Please write out the lines of the data exactly, beginning with the first and ending with the line containing "on LatinFlores. Solo"; leave the pictures behind.

[[ Entries shown, beginning ]]

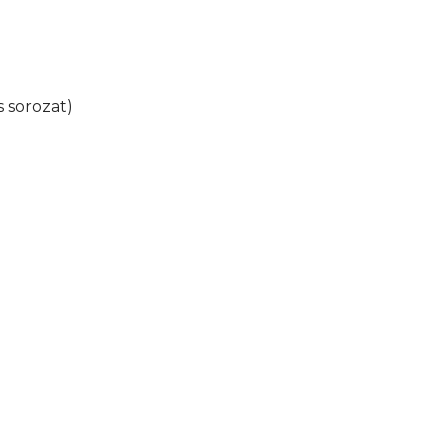
s sorozat)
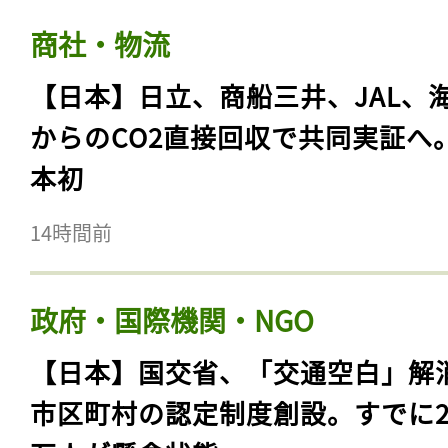
商社・物流
【日本】日立、商船三井、JAL、
からのCO2直接回収で共同実証へ
本初
14時間前
政府・国際機関・NGO
【日本】国交省、「交通空白」解
市区町村の認定制度創設。すでに23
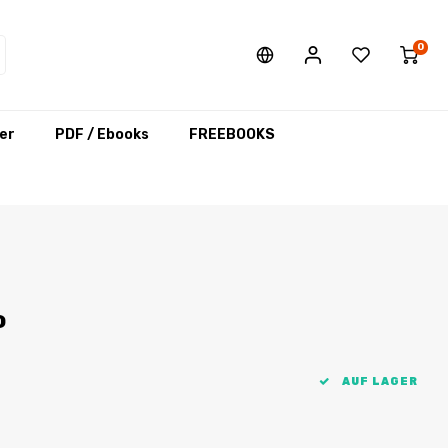
0
er
PDF / Ebooks
FREEBOOKS
o
AUF LAGER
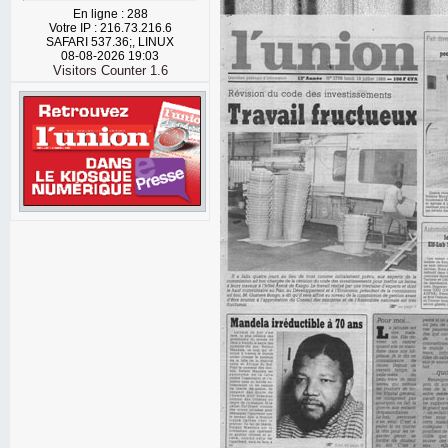
En ligne : 288
Votre IP : 216.73.216.6
SAFARI 537.36;, LINUX
08-08-2026 19:03
Visitors Counter 1.6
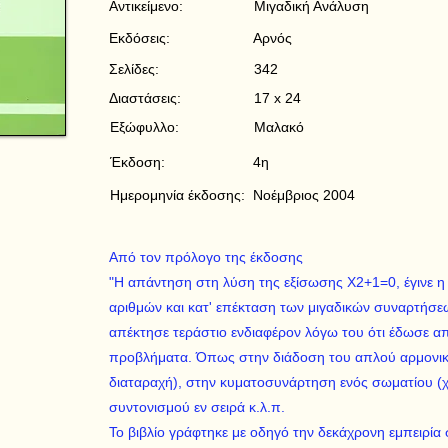
Αντικείμενο:
Μιγαδική Ανάλυση
Εκδόσεις:
Αρνός
Σελίδες:
342
Διαστάσεις:
17 x 24
Εξώφυλλο:
Μαλακό
Έκδοση:
4η
Ημερομηνία έκδοσης:
Νοέμβριος 2004
Από τον πρόλογο της έκδοσης
"Η απάντηση στη λύση της εξίσωσης Χ2+1=0, έγινε η
αριθμών και κατ' επέκταση των μιγαδικών συναρτήσε
απέκτησε τεράστιο ενδιαφέρον λόγω του ότι έδωσε απ
προβλήματα. Όπως στην διάδοση του απλού αρμονικ
διαταραχή), στην κυματοσυνάρτηση ενός σωματίου (
συντονισμού εν σειρά κ.λ.π.
Το βιβλίο γράφτηκε με οδηγό την δεκάχρονη εμπειρία 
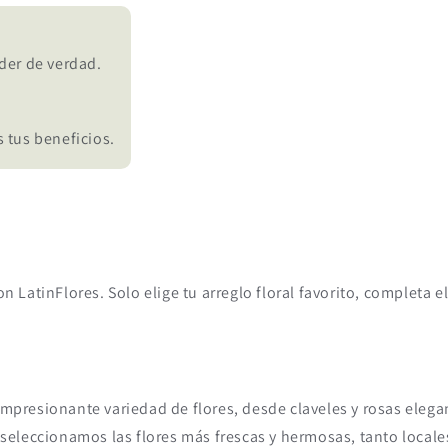
der de verdad.
 tus beneficios.
on LatinFlores. Solo elige tu arreglo floral favorito, completa
impresionante variedad de flores, desde claveles y rosas elega
, seleccionamos las flores más frescas y hermosas, tanto local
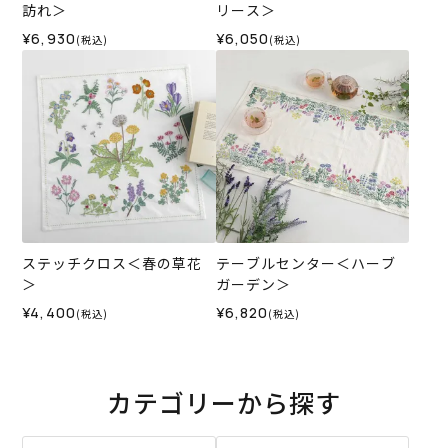
訪れ＞
リース＞
¥6,930
¥6,050
(税込)
(税込)
ステッチクロス＜春の草花
テーブルセンター＜ハーブ
＞
ガーデン＞
¥4,400
¥6,820
(税込)
(税込)
カテゴリーから探す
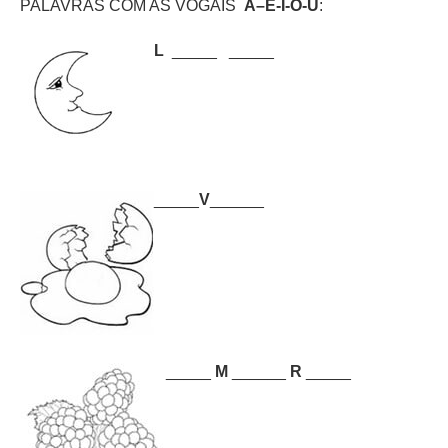
PALAVRAS COM AS VOGAIS
A–E-I-O-U
:
L
_____ _____
_____
V
______
_____
M
______
R
_____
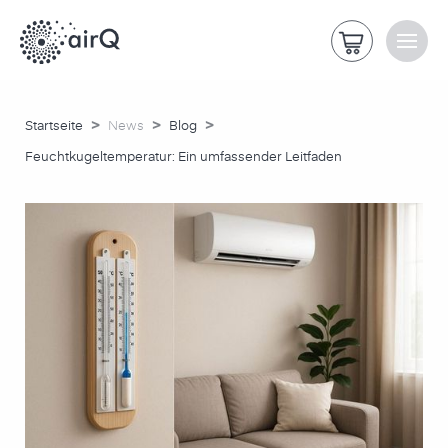
>
>
>
Startseite
News
Blog
Feuchtkugeltemperatur: Ein umfassender Leitfaden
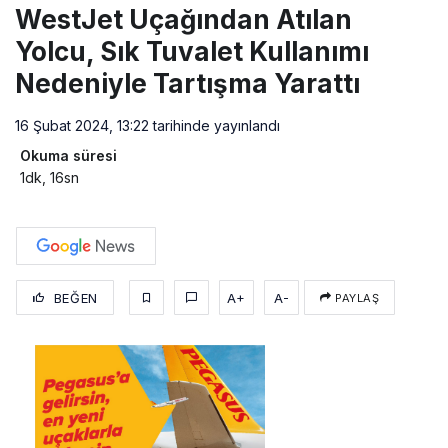
WestJet Uçağından Atılan
Yolcu, Sık Tuvalet Kullanımı
Nedeniyle Tartışma Yarattı
16 Şubat 2024, 13:22
tarihinde yayınlandı
Okuma süresi
1dk, 16sn
BEĞEN
A+
A-
PAYLAŞ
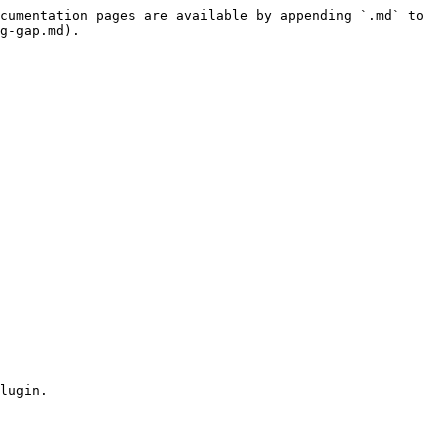
cumentation pages are available by appending `.md` to 
g-gap.md).

lugin.
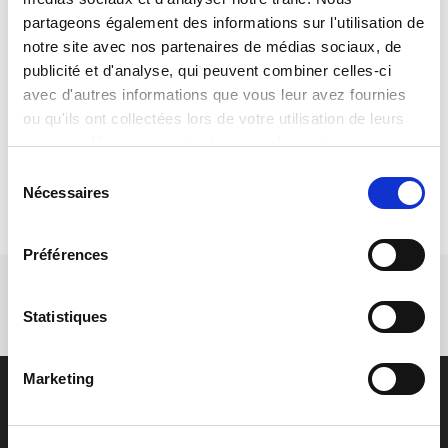
partageons également des informations sur l'utilisation de
notre site avec nos partenaires de médias sociaux, de
publicité et d'analyse, qui peuvent combiner celles-ci
avec d'autres informations que vous leur avez fournies
ou qu'ils ont collectées lors de votre utilisation de leurs
* champs obligatoires
services. Vous consentez à nos cookies si vous
continuez à utiliser notre site web.
Sélection
Nécessaires
du
consentement
Préférences
Statistiques
Marketing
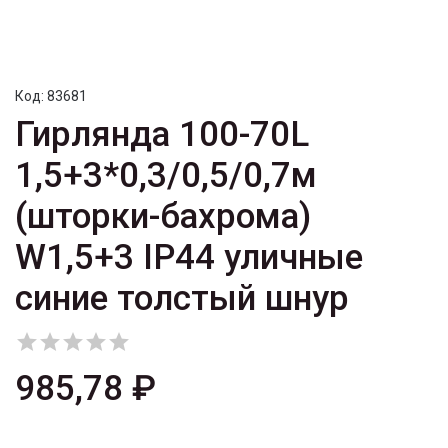
Код:
83681
Гирлянда 100-70L
1,5+3*0,3/0,5/0,7м
(шторки-бахрома)
W1,5+3 IP44 уличные
синие толстый шнур





985,78 ₽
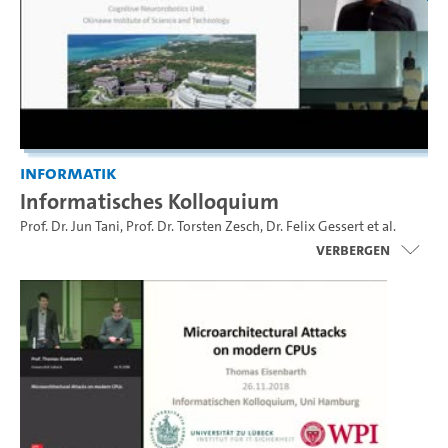
Informatik
Informatisches Kolloquium
Prof. Dr. Jun Tani
,
Prof. Dr. Torsten Zesch
,
Dr. Felix Gessert
et al.
Verbergen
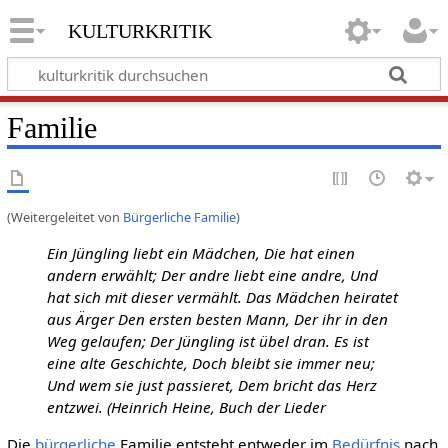
kulturkritik
Familie
(Weitergeleitet von
Bürgerliche Familie
)
Ein Jüngling liebt ein Mädchen, Die hat einen
andern erwählt; Der andre liebt eine andre, Und
hat sich mit dieser vermählt. Das Mädchen heiratet
aus Ärger Den ersten besten Mann, Der ihr in den
Weg gelaufen; Der Jüngling ist übel dran. Es ist
eine alte Geschichte, Doch bleibt sie immer neu;
Und wem sie just passieret, Dem bricht das Herz
entzwei. (Heinrich Heine, Buch der Lieder
Die
bürgerliche
Familie entsteht entweder im
Bedürfnis
nach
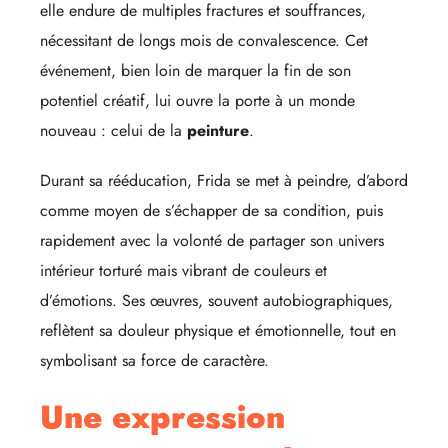
elle endure de multiples fractures et souffrances,
nécessitant de longs mois de convalescence. Cet
événement, bien loin de marquer la fin de son
potentiel créatif, lui ouvre la porte à un monde
nouveau : celui de la
peinture
.
Durant sa rééducation, Frida se met à peindre, d’abord
comme moyen de s’échapper de sa condition, puis
rapidement avec la volonté de partager son univers
intérieur torturé mais vibrant de couleurs et
d’émotions. Ses œuvres, souvent autobiographiques,
reflètent sa douleur physique et émotionnelle, tout en
symbolisant sa force de caractère.
Une expression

[[ Entries shown, end ]]

▶ [Task result]
s sorozat)
商社・物流
【日本】日立、商船三井、JAL、
からのCO2直接回収で共同実証へ
本初
14時間前
政府・国際機関・NGO
【日本】国交省、「交通空白」解
市区町村の認定制度創設。すでに23
0
er
PDF / Ebooks
FREEBOOKS
o
AUF LAGER
En ligne : 288
Votre IP : 216.73.216.6
SAFARI 537.36;, LINUX
08-08-2026 19:03
Visitors Counter 1.6
Αντικείμενο:
Μιγαδική Ανάλυση
Εκδόσεις:
Αρνός
Σελίδες:
342
Διαστάσεις:
17 x 24
Εξώφυλλο:
Μαλακό
Έκδοση:
4η
Ημερομηνία έκδοσης:
Νοέμβριος 2004
Από τον πρόλογο της έκδοσης
"Η απάντηση στη λύση της εξίσωσης Χ2+1=0, έγινε η
αριθμών και κατ' επέκταση των μιγαδικών συναρτήσε
απέκτησε τεράστιο ενδιαφέρον λόγω του ότι έδωσε απ
προβλήματα. Όπως στην διάδοση του απλού αρμονικ
διαταραχή), στην κυματοσυνάρτηση ενός σωματίου (
συντονισμού εν σειρά κ.λ.π.
Το βιβλίο γράφτηκε με οδηγό την δεκάχρονη εμπειρία 
der de verdad.
 tus beneficios.
on LatinFlores. Solo elige tu arreglo floral favorito, completa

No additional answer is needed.